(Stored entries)
----------
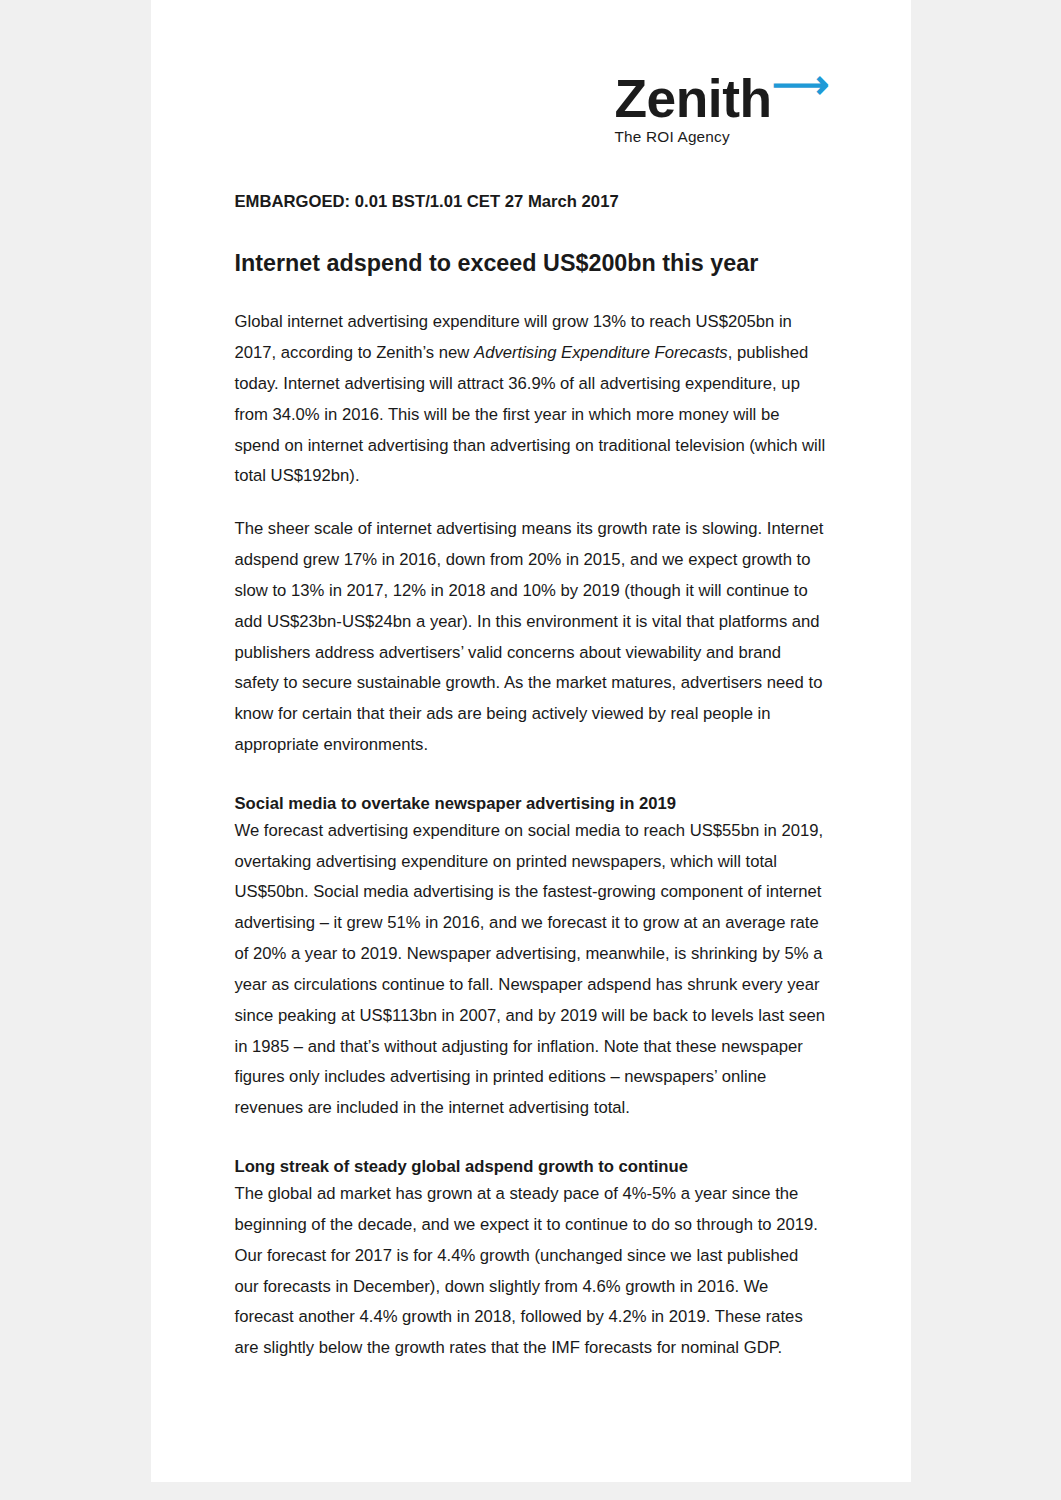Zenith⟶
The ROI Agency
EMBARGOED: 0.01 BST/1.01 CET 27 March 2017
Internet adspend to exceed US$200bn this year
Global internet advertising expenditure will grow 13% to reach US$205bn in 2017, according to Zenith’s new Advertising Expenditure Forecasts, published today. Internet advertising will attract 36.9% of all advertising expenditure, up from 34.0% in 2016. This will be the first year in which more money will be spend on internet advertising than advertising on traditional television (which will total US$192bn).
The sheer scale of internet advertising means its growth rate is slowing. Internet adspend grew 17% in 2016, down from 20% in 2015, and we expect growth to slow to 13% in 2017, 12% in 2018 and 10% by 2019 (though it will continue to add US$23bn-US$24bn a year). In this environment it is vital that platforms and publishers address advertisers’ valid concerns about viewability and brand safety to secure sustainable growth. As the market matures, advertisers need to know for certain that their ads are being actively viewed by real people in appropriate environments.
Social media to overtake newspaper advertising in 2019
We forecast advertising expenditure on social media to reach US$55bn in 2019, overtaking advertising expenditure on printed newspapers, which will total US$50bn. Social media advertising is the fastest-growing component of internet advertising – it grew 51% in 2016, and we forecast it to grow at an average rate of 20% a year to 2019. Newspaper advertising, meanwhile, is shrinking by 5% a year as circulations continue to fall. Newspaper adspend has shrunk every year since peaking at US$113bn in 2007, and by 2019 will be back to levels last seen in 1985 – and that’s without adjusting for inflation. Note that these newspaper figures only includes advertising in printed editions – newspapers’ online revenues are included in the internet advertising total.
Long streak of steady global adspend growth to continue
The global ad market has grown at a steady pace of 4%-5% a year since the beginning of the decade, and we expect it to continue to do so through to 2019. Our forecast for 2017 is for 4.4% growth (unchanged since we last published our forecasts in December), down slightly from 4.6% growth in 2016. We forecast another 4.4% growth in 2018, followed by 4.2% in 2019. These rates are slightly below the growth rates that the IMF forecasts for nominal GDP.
----------
- PROBLEM STATEMENT
Each of the records above needs to be transcribed exactly, apart from its pictures.

- TASK RESPONSE
Zenith⟶
The ROI Agency
EMBARGOED: 0.01 BST/1.01 CET 27 March 2017
Internet adspend to exceed US$200bn this year
Global internet advertising expenditure will grow 13% to reach US$205bn in 2017, according to Zenith’s new Advertising Expenditure Forecasts, published today. Internet advertising will attract 36.9% of all advertising expenditure, up from 34.0% in 2016. This will be the first year in which more money will be spend on internet advertising than advertising on traditional television (which will total US$192bn).
The sheer scale of internet advertising means its growth rate is slowing. Internet adspend grew 17% in 2016, down from 20% in 2015, and we expect growth to slow to 13% in 2017, 12% in 2018 and 10% by 2019 (though it will continue to add US$23bn-US$24bn a year). In this environment it is vital that platforms and publishers address advertisers’ valid concerns about viewability and brand safety to secure sustainable growth. As the market matures, advertisers need to know for certain that their ads are being actively viewed by real people in appropriate environments.
Social media to overtake newspaper advertising in 2019
We forecast advertising expenditure on social media to reach US$55bn in 2019, overtaking advertising expenditure on printed newspapers, which will total US$50bn. Social media advertising is the fastest-growing component of internet advertising – it grew 51% in 2016, and we forecast it to grow at an average rate of 20% a year to 2019. Newspaper advertising, meanwhile, is shrinking by 5% a year as circulations continue to fall. Newspaper adspend has shrunk every year since peaking at US$113bn in 2007, and by 2019 will be back to levels last seen in 1985 – and that’s without adjusting for inflation. Note that these newspaper figures only includes advertising in printed editions – newspapers’ online revenues are included in the internet advertising total.
Long streak of steady global adspend growth to continue
The global ad market has grown at a steady pace of 4%-5% a year since the beginning of the decade, and we expect it to continue to do so through to 2019. Our forecast for 2017 is for 4.4% growth (unchanged since we last published our forecasts in December), down slightly from 4.6% growth in 2016. We forecast another 4.4% growth in 2018, followed by 4.2% in 2019. These rates are slightly below the growth rates that the IMF forecasts for nominal GDP.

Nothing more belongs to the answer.